This one is about some underwater oil drillers who get trapped because of a storm. And there are aliens or something. And some military guys, one of whom gets pressure sickness and becomes a super villain (I believe this is a common side effect of pressure sickness). There are also some robots and a mouse that breaths under water. And Mary Elizabeth Mastrantonio’s boobs (though not in a sexy way). I believe that’s a complete list of things that appear in this movie. It’s the perfect film for fans of elongated, telekinetic water phallus or brief glimpses of pale drowned corpse tits. There is such a group of fans. I’ve been to their convention. It was a bad scene.
“The Road Warrior”
This is the sequel to the film “Mad Max.” I believe “Mad Max” is subtitled “The One That Came Before ‘The Road Warrior’ That No One Watches.” There is a third film in the series, which I believe is called “Mad Max Beyond Thunderdome: The One Everyone References But No One Watches Because It’s Only Semi-Decent.” “The Road Warrior” takes place in a post-nuclear-war world were gas is scarce but everyone drives all the time because they all live in Australia and if they stood still for too long they would be devoured by snakes. Do not watch this movie while drunk on the Amtrak. They will take it away from you.
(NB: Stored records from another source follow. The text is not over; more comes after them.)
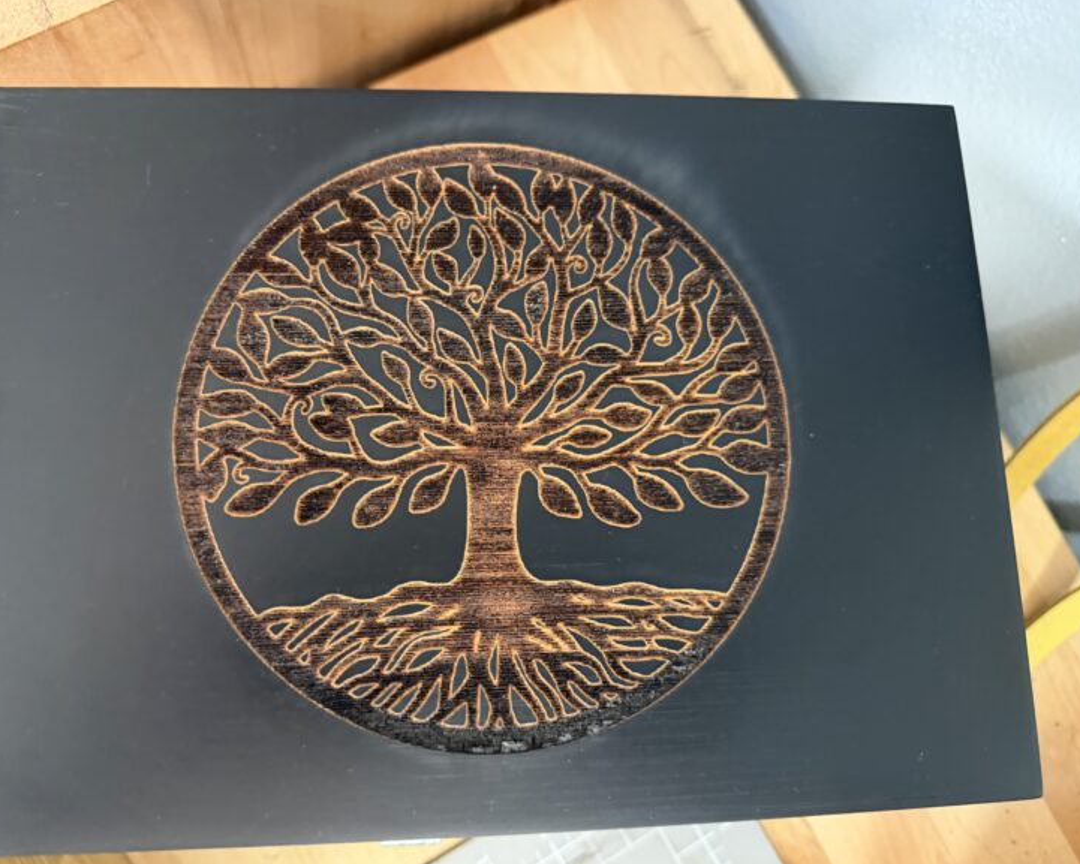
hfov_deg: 65.9
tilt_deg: -77.8
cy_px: 442
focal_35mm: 26
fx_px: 831
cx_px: 488
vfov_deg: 54.9
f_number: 1.78
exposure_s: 1/45
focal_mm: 6.76
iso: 800
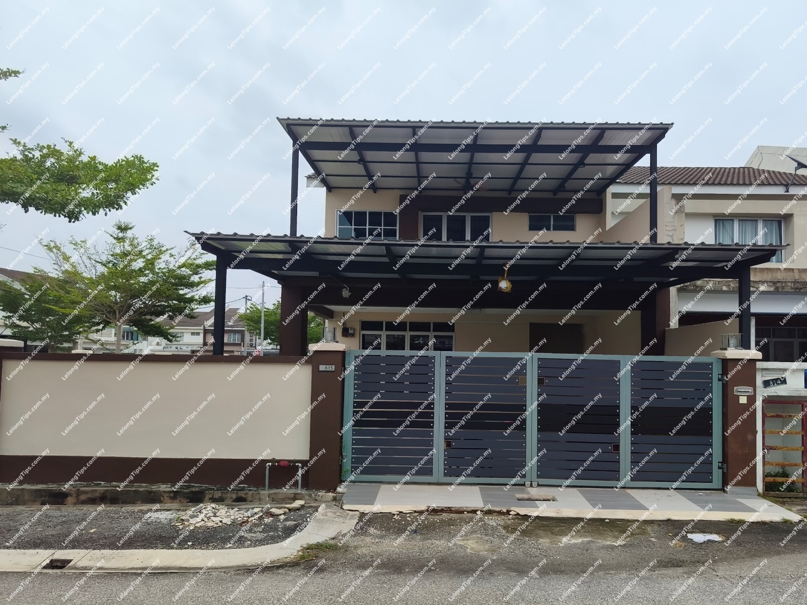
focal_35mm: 23
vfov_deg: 58.9
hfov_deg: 73.9
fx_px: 536
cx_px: 404
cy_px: 302
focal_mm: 6.06
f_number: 1.7
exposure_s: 1/899
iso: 50
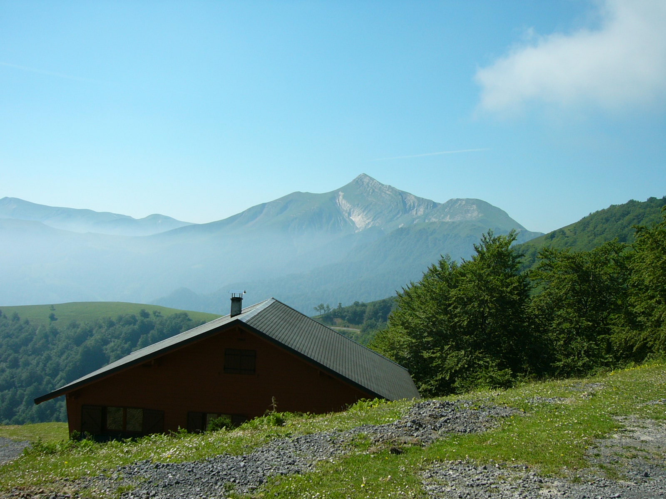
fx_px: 673
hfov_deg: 52.6
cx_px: 333
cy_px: 250
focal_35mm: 35
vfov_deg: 40.7
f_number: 8
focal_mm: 5.8
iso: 50
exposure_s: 1/160
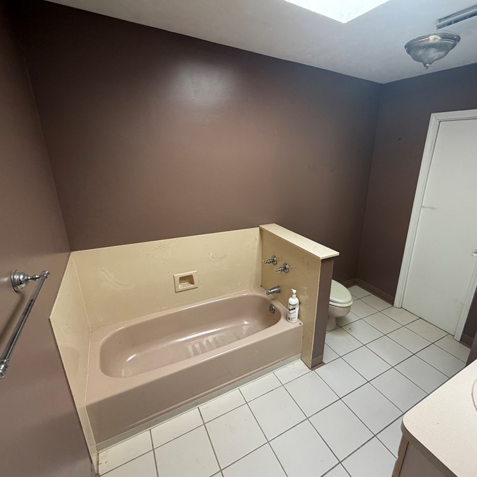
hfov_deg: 83.4
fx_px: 265
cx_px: 275
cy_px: 245
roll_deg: -1.7
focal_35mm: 17
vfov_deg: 84.0
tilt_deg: -17.9
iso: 200
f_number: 2.2
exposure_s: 1/121
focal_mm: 2.22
This one is about a man accused of murdering his wife, but she was actually murdered by a hired killer with one arm (which strikes me as a poor choice for a hired killer, but that’s just my opinion). The accused man apparently has a very shitty lawyer and he goes to prison, but then escapes and tries to clear his name doing all the stuff his useless lawyer should have done. He’s hunted by Tommy Lee Jones, who plays Tommy Lee Jones doing exactly what I imagine Tommy Lee Jones does on his weekends, i.e. shout a lot and hunt people. The film eventually takes you to Hollywood Chicago, which is a lot like real Chicago, but more iconic.
This has an alien that hunts future state governors for sport in the jungle. It’s an incredibly macho movie, full of body builders, ex-porn stars, former Navy SEALS, explosions, mini guns, improvised jungle booby traps, grunting, and an alien with dreadlocks. This film has a beard and a substantially large penis. It has a penis that grew a beard and became a lumberjack who hunts humans for sport on the weekend. This movie is Tommy Lee Jones’ penis. I could go on like this for an extended period, but eventually the police would tell me to stop.
In this movie, a young girl is possessed by the Devil, who makes her puke on things, wet her pants in public and eventually turns her skin blotchy and has her swear a lot and slam doors. Essentially, she goes through the life cycle of your average child in a matter of weeks. Eventually, a couple of priests played by Max von Sydow and some other guy yell at her until the Devil leaves. Max von Sydow had a career that spanned from Ingmar Bergman’s “The Seventh Seal,” an artful meditation on death and religious fervor, to “Strange Brew” with Rick Moranis, which I believe dealt with many of the same themes.
These are all the movies I know about. Thank you for your time.